WHAT THE EXERCISE ASKS. In the listing below, start your output at the line with "coaster: present [38,566,81,603]" and end it after the line with "cell phone: present", copying every line exactly.

(DATA TO USE Opens)

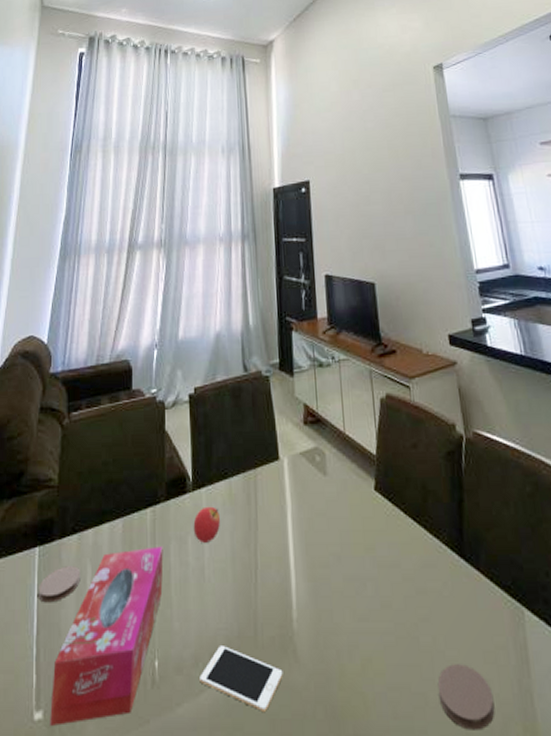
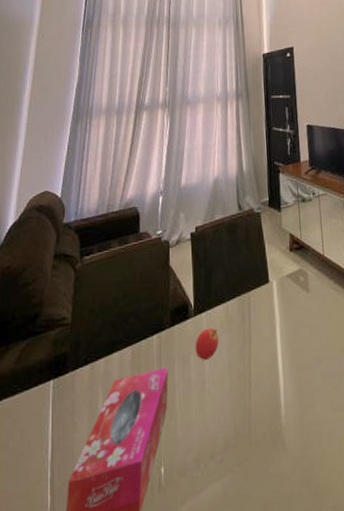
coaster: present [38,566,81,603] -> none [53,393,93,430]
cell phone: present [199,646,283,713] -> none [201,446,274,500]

(DATA TO USE Closes)
(DATA TO USE Opens)

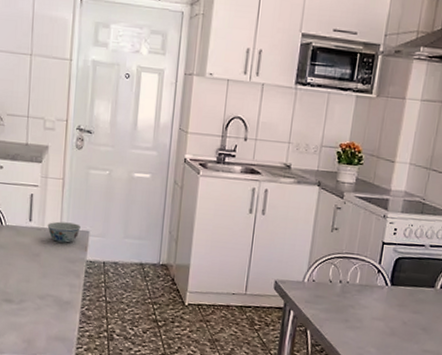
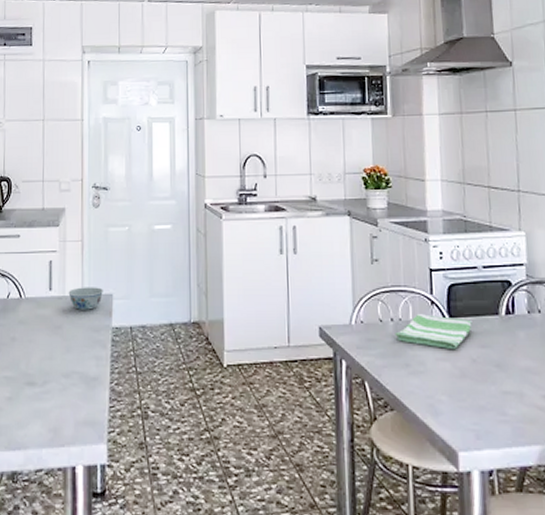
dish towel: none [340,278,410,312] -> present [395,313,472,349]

(DATA TO USE Closes)

ANSWER FOR THIS EXERCISE.
coaster: present [38,566,81,603] -> none [53,393,93,430]
cell phone: present [199,646,283,713] -> none [201,446,274,500]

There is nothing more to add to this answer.